The former Texas congressman became a national sensation during his closer-than-expected loss to Republican Ted Cruz in the Texas Senate race last year, vaulting into the 2020 contest’s top tier on the strength of his inspirational campaign. After raising more than $80 million in his Senate run, O’Rourke is widely considered capable or amassing millions of dollars quickly to fund a 2020 bid.

Still, O’Rourke’s hesitation could put him at an organizational disadvantage in early primary states. Eight major Democrats have entered the 2020 contest — with more expected to follow — and O’Rourke’s potential rivals are already courting activists and enlisting staffers in Iowa and New Hampshire. Earlier this week, Sen. Kamala Harris’ presidential campaign told POLITICO it raised $1.5 million in its first 24 hours alone.

O’Rourke, meanwhile, has kept a relatively low profile, spending time primarily in his hometown — where he attended a Women’s March over the weekend — and jabbing at the Trump administration on social media.

“In a Democracy, the people are the government,” O’Rourke wrote on Facebook on Thursday, as the government shutdown wore on. “When the President shuts down the government, he’s shutting down the people who make this democracy possible.
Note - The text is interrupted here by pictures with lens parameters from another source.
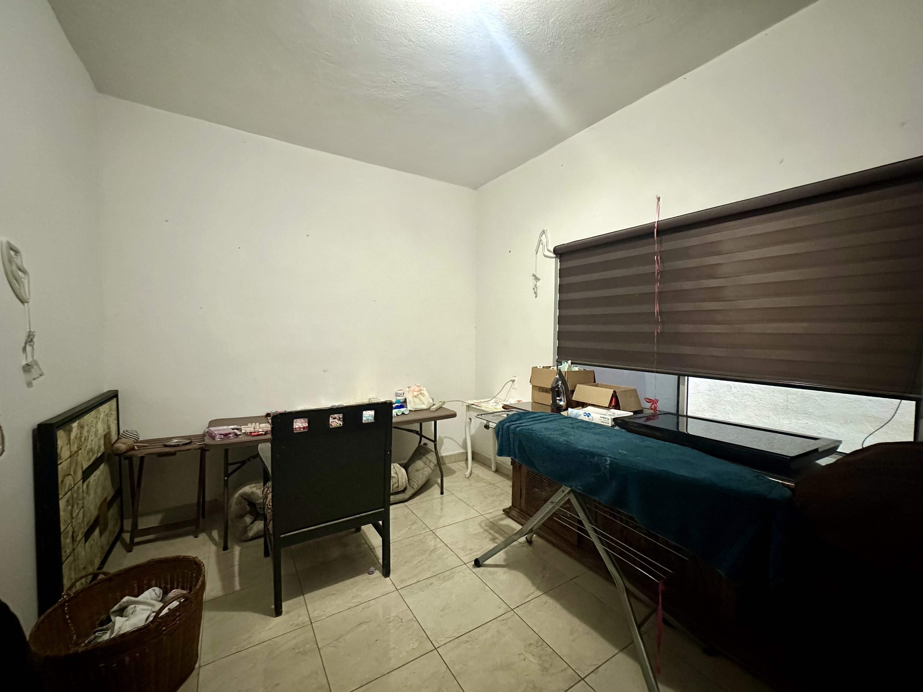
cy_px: 346
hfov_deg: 102.1
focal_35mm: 14
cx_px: 462
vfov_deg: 85.7
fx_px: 373
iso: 800
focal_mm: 2.22
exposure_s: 1/60
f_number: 2.2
There is a breaking point for the federal employees held hostage, and for our democracy.”

On Friday, O’Rourke met a crowd of about 100 people in a modern co-working office space in downtown El Paso. Though thinly advertised, the event sold out, with proceeds from the $50-per-head event benefiting Annunciation House, a local shelter. O’Rourke mingled with the crowd and posed for photographs for about 20 minutes before being interviewed on stage by Richard Pineda, a communications professor at the University of Texas at El Paso.

In part, O’Rourke’s lack of movement is a function of time. Unlike many of his potential rivals who have been contemplating running for president for years, O’Rourke appeared only to entertain the possibility after losing to Cruz in November. Before the election, O’Rourke had been little-known outside of his El Paso congressional district, and the 46-year-old, three-term former congressman had said he would not run for president in 2020.
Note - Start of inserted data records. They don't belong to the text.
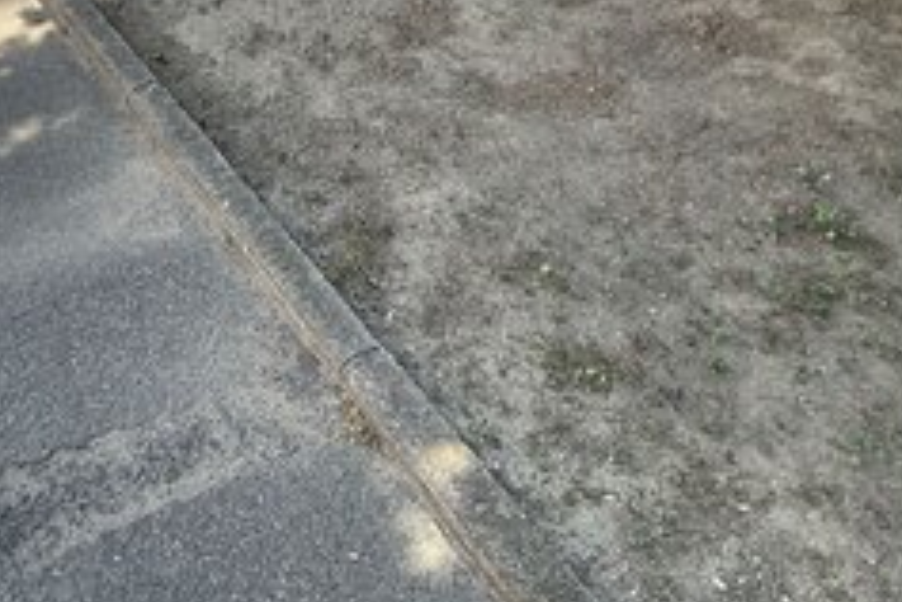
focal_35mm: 51
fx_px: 1278
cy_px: 164
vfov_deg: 26.2
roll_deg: +7.0
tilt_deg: -32.7
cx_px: 251
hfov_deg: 38.1
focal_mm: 3
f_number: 1.8
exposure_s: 1/256
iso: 25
“Running for Senate, I was 100 percent focused on our campaign, winning that race and then serving the next six years in the United States Senate,” O’Rourke told reporters after a town hall forum shortly after the election. “Now that that is no longer possible, you know, we’re thinking through a number of things.”

At the time, O’Rourke and his wife Amy expressed reservations about the toll a presidential campaign could take on their family, after a grueling campaign against Cruz. And O’Rourke himself appeared unsettled. At the outset of his road trip this month, O’Rourke wrote that he had been “in and out of a funk lately” and wanted to “clear my head,” before chronicling his brief — but extensively covered — exploration of small-town America through parts of Oklahoma, Texas, Kansas, Colorado and New Mexico.

For a presidential contender, the dispatches were uncharacteristically personal — and, to some critics, cloying. But in his latest offering, O’Rourke wrote on Medium that after several days on the road, his mindset had changed.

“How inspiring, and funny, and strong people are,” O’Rourke wrote on Medium. “Kids and college students looking forward. Older people reflecting on where they’d been and how they got there. Over the course of the trip I’d gone from thinking about myself and how stuck I was, to being moved by the people I’d met. Forgot myself in being with others.”

On Friday, Pineda offered O’Rourke a sympathetic stage, questioning O’Rourke about his upbringing and what kind of van he found best for trekking across Texas in the Senate campaign.

“We spent the better part of two years in a Dodge Grand Caravan,” O’Rourke replied. “It really is the best way to get around: the horsepower, the passenger capacity, your ability to travel incognito. Nobody expects somebody running for Senate to be driving a Dodge Grand Caravan.”

O’Rourke recalled that he was ticketed for speeding in the vehicle on his way to an event during the Senate campaign. He said the law enforcement officer had voted for him in the primary and, after ticketing him, came to the event O’Rourke was hosting.